To get the process ID of the running Directory Proxy Server, use the jps command. For example, the command is run as follows on Solaris:


# jps
8393 DistributionServerMain
2115 ContainerPrivate
21535 startup.jar
16672 Jps
13953 swupna.jar

The following script automates the process of running these tools:


cat scpTools
#!/bin/sh  

i=0 
while [ "$i" -lt "10" ] 
do
         echo "$i\n"
         date=`date "+%y%m%d:%H%M%S"`
         prstat -L -p $1 0 1 > /tmp/prstat.$date
         pstack $1 > /tmp/pstack.$date
         i=`expr $i + 1`;
         sleep 1 
done  

The value 10 in the [ "$i" -lt "10" ] line can be increased or decreased to suit the time during which the problem you are troubleshooting occurs. This adjustment allows to you collect a full set of process data to help troubleshoot the issue. Thus enabling a full process data set to be captured around the issue.

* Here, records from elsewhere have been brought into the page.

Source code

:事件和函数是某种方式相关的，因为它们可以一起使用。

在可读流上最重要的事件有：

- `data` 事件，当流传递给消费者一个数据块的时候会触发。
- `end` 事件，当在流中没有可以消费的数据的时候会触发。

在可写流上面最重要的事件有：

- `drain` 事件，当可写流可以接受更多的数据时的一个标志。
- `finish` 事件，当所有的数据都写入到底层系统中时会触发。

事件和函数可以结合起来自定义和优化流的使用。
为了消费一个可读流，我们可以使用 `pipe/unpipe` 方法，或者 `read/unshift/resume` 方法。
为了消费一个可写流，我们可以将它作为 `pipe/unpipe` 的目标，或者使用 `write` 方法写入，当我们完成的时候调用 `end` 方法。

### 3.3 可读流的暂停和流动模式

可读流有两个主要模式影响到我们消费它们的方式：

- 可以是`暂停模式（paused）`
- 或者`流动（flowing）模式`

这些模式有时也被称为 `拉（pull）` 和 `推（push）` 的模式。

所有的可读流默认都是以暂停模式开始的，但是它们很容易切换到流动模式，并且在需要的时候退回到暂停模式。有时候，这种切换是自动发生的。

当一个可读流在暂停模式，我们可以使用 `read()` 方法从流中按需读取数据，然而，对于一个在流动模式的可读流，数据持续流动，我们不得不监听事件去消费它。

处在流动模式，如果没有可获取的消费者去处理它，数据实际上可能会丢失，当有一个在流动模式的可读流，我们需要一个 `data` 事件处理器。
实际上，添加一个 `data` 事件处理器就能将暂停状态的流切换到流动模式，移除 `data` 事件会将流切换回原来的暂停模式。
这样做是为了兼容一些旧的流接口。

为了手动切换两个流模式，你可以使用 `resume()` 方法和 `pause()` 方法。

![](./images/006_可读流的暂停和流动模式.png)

Collect usage information as follows:


# ./scpTools DPS-PID

The DPS-PID field specifies the PID of the unresponsive process. The Directory Proxy Server PID contains the line DistributionServerMain.

On Solaris and other UNIX platforms, show system calls that occur during the crash using the truss command as follows:


truss -o /tmp/trace.txt -ealf -rall -wall -vall -p 21362

The value 21362 corresponds to the PID of the unresponsive process.